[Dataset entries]
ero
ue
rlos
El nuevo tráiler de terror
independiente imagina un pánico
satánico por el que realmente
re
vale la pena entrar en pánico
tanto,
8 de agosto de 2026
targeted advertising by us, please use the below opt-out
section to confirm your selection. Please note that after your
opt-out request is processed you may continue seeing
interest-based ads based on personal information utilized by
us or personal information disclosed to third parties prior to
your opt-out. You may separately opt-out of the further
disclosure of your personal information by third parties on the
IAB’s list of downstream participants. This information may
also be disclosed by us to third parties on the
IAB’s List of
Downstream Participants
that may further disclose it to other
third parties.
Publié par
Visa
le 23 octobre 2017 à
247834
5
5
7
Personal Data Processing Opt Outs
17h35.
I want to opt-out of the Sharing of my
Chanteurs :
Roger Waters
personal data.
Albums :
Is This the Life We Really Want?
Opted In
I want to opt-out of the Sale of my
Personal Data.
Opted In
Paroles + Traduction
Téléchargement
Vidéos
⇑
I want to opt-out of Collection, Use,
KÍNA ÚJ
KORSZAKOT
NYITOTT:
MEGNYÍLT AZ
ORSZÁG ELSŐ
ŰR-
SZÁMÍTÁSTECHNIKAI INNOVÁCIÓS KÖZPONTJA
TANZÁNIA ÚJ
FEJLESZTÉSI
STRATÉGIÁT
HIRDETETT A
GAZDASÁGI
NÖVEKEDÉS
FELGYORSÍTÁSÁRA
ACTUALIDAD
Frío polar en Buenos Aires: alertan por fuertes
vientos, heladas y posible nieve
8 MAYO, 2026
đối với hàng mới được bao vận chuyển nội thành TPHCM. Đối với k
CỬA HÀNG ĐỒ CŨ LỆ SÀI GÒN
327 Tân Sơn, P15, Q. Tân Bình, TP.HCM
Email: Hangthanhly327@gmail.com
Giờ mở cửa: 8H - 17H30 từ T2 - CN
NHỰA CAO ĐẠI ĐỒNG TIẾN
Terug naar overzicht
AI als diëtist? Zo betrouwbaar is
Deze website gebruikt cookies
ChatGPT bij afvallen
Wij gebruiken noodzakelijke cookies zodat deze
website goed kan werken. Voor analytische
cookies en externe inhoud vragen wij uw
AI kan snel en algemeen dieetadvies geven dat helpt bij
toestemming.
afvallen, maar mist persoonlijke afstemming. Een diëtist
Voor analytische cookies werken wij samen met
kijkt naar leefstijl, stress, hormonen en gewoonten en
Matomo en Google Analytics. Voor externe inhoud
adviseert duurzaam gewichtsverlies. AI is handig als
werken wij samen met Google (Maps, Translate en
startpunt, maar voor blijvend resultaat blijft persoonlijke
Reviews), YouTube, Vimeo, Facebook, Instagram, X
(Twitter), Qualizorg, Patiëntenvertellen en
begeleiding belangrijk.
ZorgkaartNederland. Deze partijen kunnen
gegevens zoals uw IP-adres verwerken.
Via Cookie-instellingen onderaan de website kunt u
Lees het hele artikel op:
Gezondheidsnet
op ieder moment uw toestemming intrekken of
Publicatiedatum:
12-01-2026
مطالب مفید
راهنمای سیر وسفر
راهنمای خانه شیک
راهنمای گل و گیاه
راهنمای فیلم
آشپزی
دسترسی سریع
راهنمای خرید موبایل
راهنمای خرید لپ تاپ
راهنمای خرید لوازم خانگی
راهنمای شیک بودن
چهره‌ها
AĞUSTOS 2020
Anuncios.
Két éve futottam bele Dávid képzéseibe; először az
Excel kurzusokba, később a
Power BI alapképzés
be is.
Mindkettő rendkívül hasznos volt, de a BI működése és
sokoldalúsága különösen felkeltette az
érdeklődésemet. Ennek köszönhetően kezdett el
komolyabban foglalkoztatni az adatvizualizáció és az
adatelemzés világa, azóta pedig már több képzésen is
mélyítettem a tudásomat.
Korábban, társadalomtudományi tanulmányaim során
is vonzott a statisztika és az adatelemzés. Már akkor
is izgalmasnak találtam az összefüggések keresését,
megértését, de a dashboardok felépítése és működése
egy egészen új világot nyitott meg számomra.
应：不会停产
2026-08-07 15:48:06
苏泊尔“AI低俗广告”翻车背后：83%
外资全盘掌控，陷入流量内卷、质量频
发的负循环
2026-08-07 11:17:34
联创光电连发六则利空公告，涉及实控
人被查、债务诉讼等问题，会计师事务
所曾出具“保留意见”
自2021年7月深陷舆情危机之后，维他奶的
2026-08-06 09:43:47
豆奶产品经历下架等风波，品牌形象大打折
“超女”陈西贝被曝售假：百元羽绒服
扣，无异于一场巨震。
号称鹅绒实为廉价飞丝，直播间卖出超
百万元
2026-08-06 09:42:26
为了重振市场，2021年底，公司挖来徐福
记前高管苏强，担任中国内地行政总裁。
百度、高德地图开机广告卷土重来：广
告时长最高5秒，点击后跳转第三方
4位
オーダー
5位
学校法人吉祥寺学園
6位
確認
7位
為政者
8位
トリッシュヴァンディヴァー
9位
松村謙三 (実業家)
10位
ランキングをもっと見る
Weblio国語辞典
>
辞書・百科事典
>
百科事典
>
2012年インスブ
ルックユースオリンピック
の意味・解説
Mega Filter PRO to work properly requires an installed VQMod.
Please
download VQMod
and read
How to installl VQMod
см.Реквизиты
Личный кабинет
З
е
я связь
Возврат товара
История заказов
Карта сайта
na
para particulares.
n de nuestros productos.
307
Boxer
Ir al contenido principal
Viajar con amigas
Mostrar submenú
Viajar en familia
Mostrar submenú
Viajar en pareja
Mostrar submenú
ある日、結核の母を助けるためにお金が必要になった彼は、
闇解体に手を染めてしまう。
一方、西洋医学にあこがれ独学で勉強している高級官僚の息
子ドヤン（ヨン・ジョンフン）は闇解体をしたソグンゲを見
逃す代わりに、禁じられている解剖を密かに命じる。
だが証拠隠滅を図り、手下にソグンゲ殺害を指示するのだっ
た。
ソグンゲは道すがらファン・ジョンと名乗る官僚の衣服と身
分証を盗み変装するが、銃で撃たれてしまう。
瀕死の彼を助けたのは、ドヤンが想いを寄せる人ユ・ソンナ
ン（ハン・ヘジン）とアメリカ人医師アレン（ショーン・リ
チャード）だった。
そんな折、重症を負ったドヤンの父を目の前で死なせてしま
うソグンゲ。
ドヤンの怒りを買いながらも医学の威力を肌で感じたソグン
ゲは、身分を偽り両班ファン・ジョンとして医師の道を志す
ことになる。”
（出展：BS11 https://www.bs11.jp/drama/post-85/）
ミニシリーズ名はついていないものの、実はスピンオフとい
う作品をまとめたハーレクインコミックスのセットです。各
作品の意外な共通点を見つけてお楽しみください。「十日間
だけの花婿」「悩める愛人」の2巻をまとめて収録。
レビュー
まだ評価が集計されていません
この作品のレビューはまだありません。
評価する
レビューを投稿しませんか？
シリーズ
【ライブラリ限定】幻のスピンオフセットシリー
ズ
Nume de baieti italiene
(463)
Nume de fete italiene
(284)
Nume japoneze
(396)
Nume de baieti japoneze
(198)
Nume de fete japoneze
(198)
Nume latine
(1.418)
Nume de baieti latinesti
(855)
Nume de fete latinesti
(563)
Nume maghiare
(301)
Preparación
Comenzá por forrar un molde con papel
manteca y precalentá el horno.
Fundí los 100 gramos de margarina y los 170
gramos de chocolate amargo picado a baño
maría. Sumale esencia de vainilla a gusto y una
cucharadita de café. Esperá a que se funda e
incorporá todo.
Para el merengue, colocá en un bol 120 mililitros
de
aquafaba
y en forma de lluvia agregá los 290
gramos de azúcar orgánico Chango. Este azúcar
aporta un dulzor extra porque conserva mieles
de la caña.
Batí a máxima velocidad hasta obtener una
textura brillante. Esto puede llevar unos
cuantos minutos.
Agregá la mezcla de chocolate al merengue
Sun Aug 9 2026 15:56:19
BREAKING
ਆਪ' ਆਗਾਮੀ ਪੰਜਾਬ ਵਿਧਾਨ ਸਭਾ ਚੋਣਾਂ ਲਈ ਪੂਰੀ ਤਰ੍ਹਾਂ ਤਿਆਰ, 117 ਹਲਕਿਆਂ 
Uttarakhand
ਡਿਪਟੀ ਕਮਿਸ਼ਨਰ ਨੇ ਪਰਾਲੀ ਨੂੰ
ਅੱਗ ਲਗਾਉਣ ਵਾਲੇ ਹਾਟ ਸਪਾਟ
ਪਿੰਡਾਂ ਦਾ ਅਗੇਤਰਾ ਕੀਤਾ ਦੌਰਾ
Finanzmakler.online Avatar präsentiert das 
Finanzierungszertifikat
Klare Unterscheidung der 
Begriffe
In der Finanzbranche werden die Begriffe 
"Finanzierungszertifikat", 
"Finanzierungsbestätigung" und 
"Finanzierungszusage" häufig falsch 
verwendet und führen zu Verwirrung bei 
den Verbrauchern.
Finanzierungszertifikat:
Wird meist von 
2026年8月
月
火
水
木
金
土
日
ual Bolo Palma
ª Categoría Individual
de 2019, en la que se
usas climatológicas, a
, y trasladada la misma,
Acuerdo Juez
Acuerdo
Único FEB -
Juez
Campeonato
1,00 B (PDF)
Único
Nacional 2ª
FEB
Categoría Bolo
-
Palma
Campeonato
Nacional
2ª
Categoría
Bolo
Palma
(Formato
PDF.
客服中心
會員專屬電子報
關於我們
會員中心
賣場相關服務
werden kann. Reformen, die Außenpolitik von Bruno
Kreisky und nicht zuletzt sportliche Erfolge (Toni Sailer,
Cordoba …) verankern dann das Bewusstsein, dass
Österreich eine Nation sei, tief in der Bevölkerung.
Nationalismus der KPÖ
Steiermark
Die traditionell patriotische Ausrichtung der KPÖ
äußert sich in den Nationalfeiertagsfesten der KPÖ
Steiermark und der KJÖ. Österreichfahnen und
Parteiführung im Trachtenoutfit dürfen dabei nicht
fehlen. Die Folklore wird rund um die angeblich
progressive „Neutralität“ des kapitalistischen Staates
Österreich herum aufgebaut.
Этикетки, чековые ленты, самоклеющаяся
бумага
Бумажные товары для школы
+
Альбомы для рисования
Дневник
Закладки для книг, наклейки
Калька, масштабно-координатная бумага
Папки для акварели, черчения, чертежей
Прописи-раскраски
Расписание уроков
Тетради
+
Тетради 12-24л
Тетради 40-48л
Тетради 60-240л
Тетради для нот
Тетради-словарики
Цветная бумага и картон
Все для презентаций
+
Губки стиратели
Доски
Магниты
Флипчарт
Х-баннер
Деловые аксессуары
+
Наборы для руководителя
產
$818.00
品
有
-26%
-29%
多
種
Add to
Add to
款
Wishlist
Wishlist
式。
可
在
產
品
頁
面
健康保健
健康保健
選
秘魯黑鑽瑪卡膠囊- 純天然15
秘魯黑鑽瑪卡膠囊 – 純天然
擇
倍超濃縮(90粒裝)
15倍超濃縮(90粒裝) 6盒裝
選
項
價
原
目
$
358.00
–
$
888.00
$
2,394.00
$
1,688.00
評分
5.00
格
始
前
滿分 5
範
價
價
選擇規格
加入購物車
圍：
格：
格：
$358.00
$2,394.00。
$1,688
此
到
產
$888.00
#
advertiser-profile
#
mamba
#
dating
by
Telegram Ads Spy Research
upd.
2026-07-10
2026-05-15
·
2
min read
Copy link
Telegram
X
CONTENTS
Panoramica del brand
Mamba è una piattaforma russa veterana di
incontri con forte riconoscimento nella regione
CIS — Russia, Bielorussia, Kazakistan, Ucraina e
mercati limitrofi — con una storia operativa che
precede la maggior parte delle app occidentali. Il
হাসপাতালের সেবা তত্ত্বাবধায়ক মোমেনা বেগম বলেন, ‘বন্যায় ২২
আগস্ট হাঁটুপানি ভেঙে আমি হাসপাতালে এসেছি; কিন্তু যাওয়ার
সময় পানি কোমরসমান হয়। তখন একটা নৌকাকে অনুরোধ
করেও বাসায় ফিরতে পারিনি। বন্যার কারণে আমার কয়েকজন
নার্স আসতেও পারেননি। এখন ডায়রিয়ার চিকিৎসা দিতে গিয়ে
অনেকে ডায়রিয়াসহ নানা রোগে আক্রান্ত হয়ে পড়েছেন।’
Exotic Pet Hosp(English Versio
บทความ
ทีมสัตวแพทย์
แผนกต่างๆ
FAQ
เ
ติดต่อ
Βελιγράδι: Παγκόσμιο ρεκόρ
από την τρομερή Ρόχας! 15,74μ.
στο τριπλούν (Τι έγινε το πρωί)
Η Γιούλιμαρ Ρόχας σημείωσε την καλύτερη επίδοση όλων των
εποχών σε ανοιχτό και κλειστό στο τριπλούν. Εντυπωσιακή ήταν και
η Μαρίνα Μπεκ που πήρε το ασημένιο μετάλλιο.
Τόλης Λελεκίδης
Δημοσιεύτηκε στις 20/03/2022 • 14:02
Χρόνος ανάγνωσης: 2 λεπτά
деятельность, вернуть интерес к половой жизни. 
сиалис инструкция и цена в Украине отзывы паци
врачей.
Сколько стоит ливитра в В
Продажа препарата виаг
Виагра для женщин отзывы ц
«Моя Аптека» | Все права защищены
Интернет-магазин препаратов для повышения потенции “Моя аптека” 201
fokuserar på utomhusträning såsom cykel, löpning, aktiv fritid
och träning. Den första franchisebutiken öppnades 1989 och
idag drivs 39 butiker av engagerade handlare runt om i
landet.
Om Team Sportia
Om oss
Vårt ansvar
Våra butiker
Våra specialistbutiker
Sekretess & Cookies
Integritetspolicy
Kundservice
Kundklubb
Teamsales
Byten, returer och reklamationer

# ACTION ITEM
Express the material as a JSON list of strings with one string per line and no blank lines. Begin at the start of the material and stop after the line that contains "your opt-out. You", including that line.

# SOLUTION
[
  "ero",
  "ue",
  "rlos",
  "El nuevo tráiler de terror",
  "independiente imagina un pánico",
  "satánico por el que realmente",
  "re",
  "vale la pena entrar en pánico",
  "tanto,",
  "8 de agosto de 2026",
  "targeted advertising by us, please use the below opt-out",
  "section to confirm your selection. Please note that after your",
  "opt-out request is processed you may continue seeing",
  "interest-based ads based on personal information utilized by",
  "us or personal information disclosed to third parties prior to",
  "your opt-out. You may separately opt-out of the further"
]